Stevin - Thanks. No this one is one RAF Tactical Air Power in North Africa. I finished the Dieppe project while back.
Congrats Ross! I finished school a while back but I still remember the great feeling of finishing exams papers. A thesis would be even more stress to relieve. So tell me, how many drinks did you have to celebrate? or can you remember?
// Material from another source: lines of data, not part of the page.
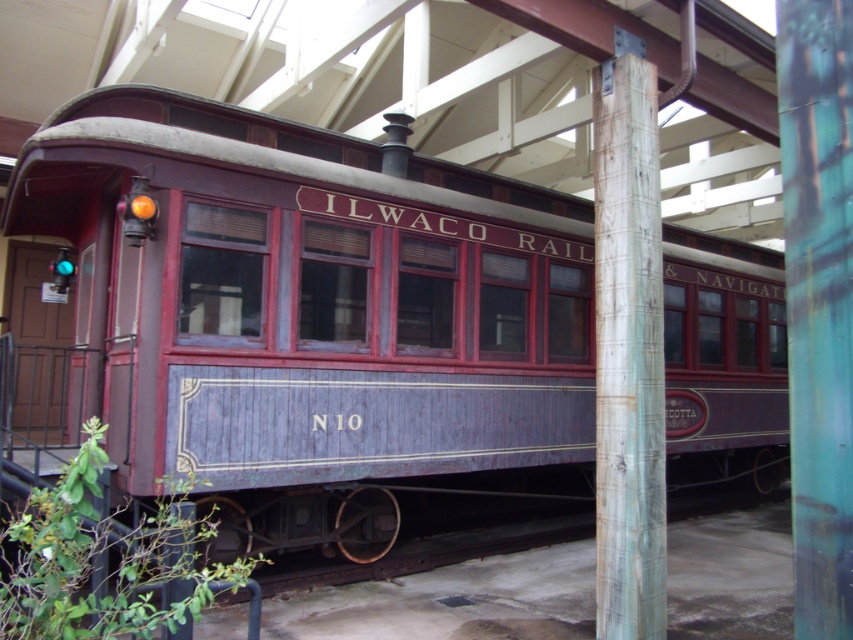
Question: Considering the relative positions of matte wood train car at center and wooden post at center in the image provided, where is matte wood train car at center located with respect to wooden post at center?

Choices:
 (A) above
 (B) below

Answer: (A)

Question: Observing the image, what is the correct spatial positioning of matte wood train car at center in reference to wooden post at center?

Choices:
 (A) below
 (B) above

Answer: (B)

Question: Is matte wood train car at center below wooden post at center?

Choices:
 (A) yes
 (B) no

Answer: (B)

Question: Which point is farther to the camera?

Choices:
 (A) (218, 365)
 (B) (653, 104)

Answer: (A)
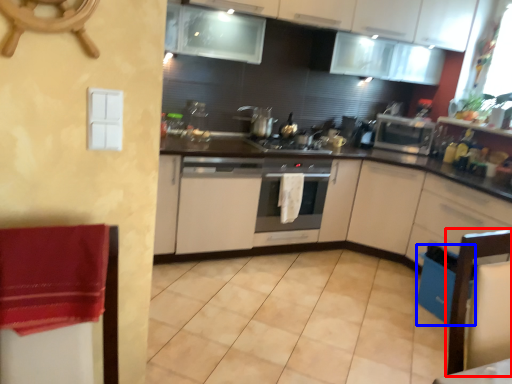
Question: Among these objects, which one is farthest to the camera, chair (highlighted by a red box) or dish washer (highlighted by a blue box)?

Choices:
 (A) chair
 (B) dish washer

Answer: (B)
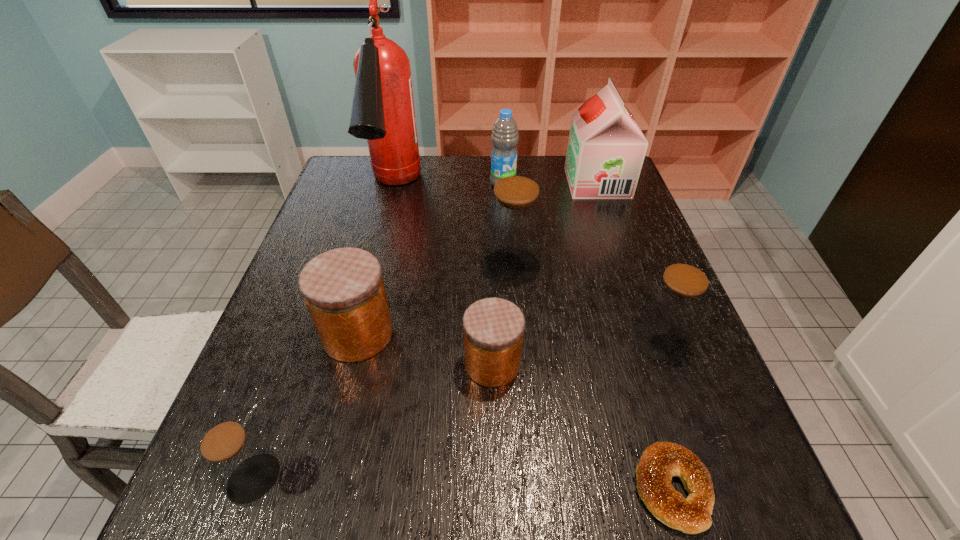
You are a GUI agent. You are given a task and a screenshot of the screen. Output one action in this format:
    pyautogui.click(x=<x>, y=<y>)
    Task: Click on the vacant area situated on the front of the bigger orange jar
    The height and width of the screenshot is (540, 960).
    Given the screenshot: What is the action you would take?
    pyautogui.click(x=335, y=425)

Locate an element on the screen. Image resolution: width=960 pixels, height=540 pixels. vacant region located 0.360m on the back of the second nearest brown jar is located at coordinates (615, 220).

The height and width of the screenshot is (540, 960). I want to click on free location located on the back of the right orange jar, so click(491, 306).

You are a GUI agent. You are given a task and a screenshot of the screen. Output one action in this format:
    pyautogui.click(x=<x>, y=<y>)
    Task: Click on the free space located on the back of the smallest brown jar
    This screenshot has height=540, width=960.
    Given the screenshot: What is the action you would take?
    [x=300, y=353]

What are the coordinates of `free region located on the back of the bagel` in the screenshot? It's located at (631, 352).

You are a GUI agent. You are given a task and a screenshot of the screen. Output one action in this format:
    pyautogui.click(x=<x>, y=<y>)
    Task: Click on the fire extinguisher that is at the far edge
    
    Given the screenshot: What is the action you would take?
    pyautogui.click(x=383, y=112)

Find the location of a particular element. Image resolution: width=960 pixels, height=540 pixels. soya milk positioned at the far edge is located at coordinates click(x=606, y=148).

The width and height of the screenshot is (960, 540). Find the location of `water bottle that is at the far edge`. water bottle that is at the far edge is located at coordinates (504, 137).

The height and width of the screenshot is (540, 960). What are the coordinates of `jar present at the near edge` in the screenshot? It's located at (236, 458).

Where is `bagel that is positioned at the near edge`? bagel that is positioned at the near edge is located at coordinates (660, 461).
Cheers Guys. It feels good that its done. The final title was: 'The Genesis of a Doctrine: The Development of RAF Tactical Air Power in North Africa' This is the abstract which outlines what it dealt with. Abstract: The purpose of this paper has been to describe the areas where RAF Tactical Air Power evolved during the North African campaign of 1940 to 1943, and to discuss its strategic effectiveness upon the nature of the campaign. It also hopes to show that while many of the deficiencies were caused by inadequate inter-war planning, and that there was a viable theory discussed in this period that could, and would, be applied to the war in North Africa. It has done this by looking at the discussions that occurred in the interwar years and the failures discovered during the Battle for France. It then outline the five areas were RAF Tactical Air Power is thought to have developed in North Africa. Phillip Meilinger in his work Airwar: Theory and Practice outlined five areas where air power could have an effect upon the nature of joint operations if the field. It is these areas where tactical air power in North Africa developed. These areas to be examined are Air Superiority, Intelligence and Reconnaissance, Personalities, Command and Control and finally Aerial Interdiction. It then concludes with an appraisal of its effect upon the Axis powers and how it was appreciated by the British High Command, in effect it concludes that the development in tactical air power shaped the thinking of the generals on both sides of the war and would lead to there use late on in the war. The study was conducted by using period documents, contemporary printed sources and a variety of secondary sources on the subject of the North African campaign and tactical air power.